SAN LUIS OBISPO, Calif. -- Pine
Creek Condominiums owners in San Luis Obispo won't have to foot the bill for its
tenants kicked out of illegal housing.
Last month, a resident called
the city of San Luis Obispo to report her clothes were getting hot in her closet
at the Pine Creek Condominiums on Foothill Boulevard.
Inspectors found that lofts were
converted into bedrooms and 36 units had to be vacated after they were posted
for health and safety code violations.
Many of the displaced tenants are
Cal Poly and Cuesta College students.
A 2004 state law requiring owners
to pay the cost of relocation if their tenants are displaced because their units
are found to be hazardous.
But the San Luis Obispo City
Board ruled against that saying the tenants weren't necessarily displaced.
The safety hazards in question
are the lofts within each apartment but the board says the students aren't
displaced from the entire unit.
The students can't sleep in the
lofts but can move into the bedroom portion of the apartment.
"Although they were
displaced from the loft, they didn't rent the loft as a bedroom," says San Luis
Obispo City Building Official Joseph Lease. "They didn't lease the loft as a
bedroom.

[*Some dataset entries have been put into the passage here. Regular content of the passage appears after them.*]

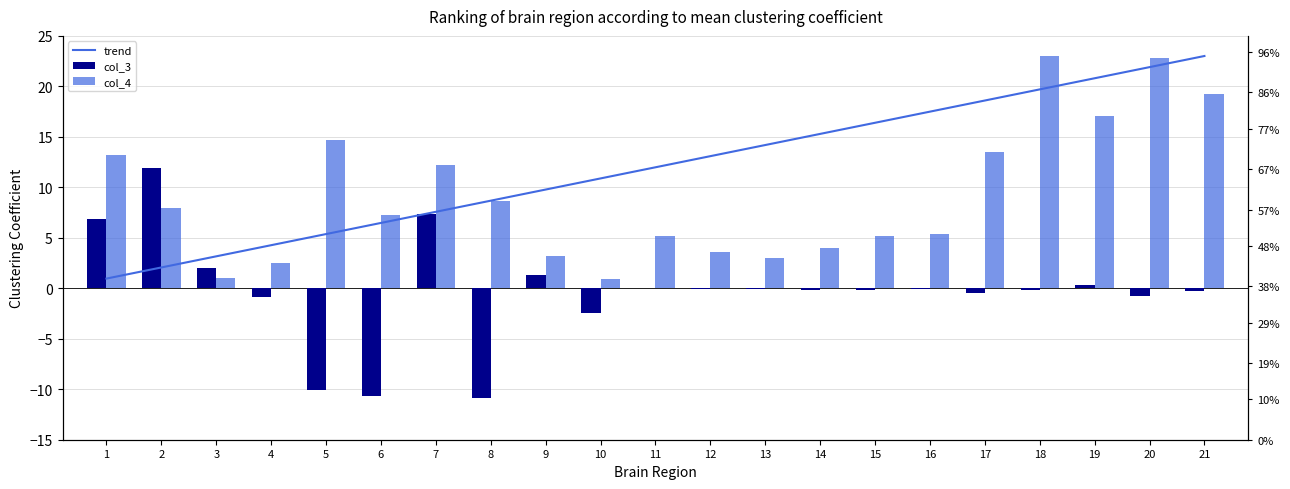

Between 17 and 19, which series saw the biggest shift?

col_4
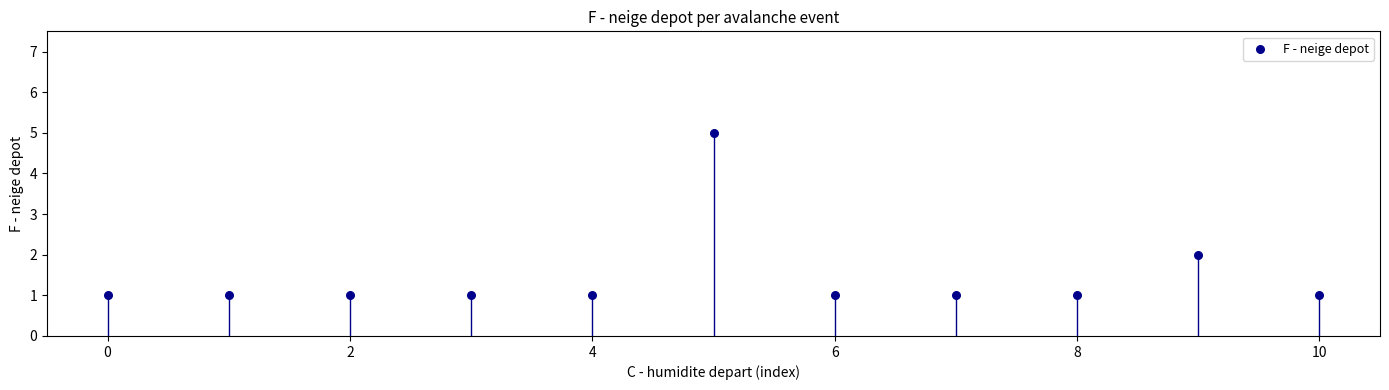

What is the range of Y values (max minus min)?

4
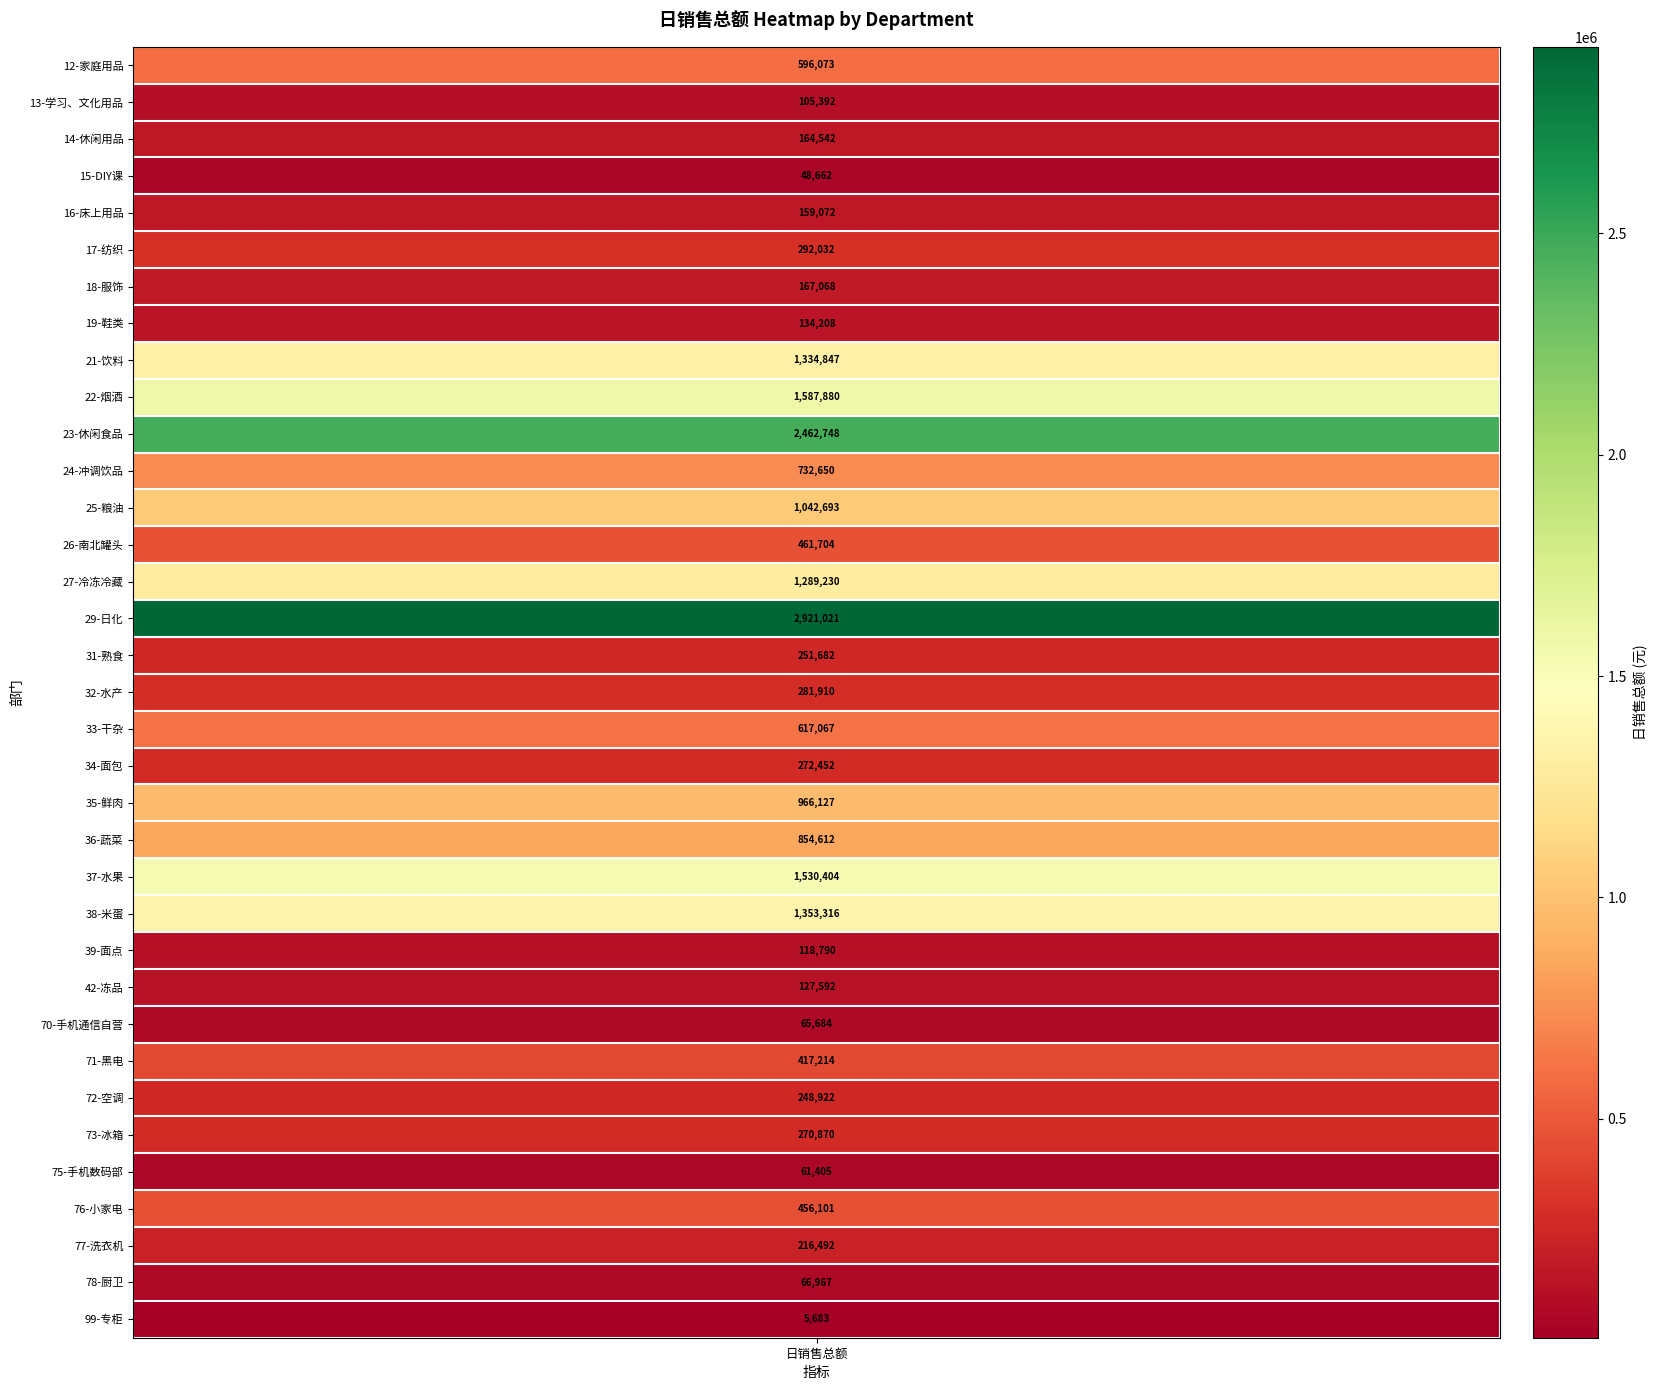

How many data points are less than 281909?

17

The students could be relocated within the units and in some cases,
the owners renegotiated the leases with the tenants so they weren't actually
displaced from the units."
The owners now have to install
smoke and carbon monoxide detectors in the units and have until May to get
permits to either return the lofts to its original state or to add stairs and
covert the storage lofts into study lofts.
All construction must be
completed by August 31st.
The owners also have to provide
annual verification to the city that the lofts aren't being used as bedrooms in
the future.
The tenants have ten days from
the ruling to appeal the board's decision.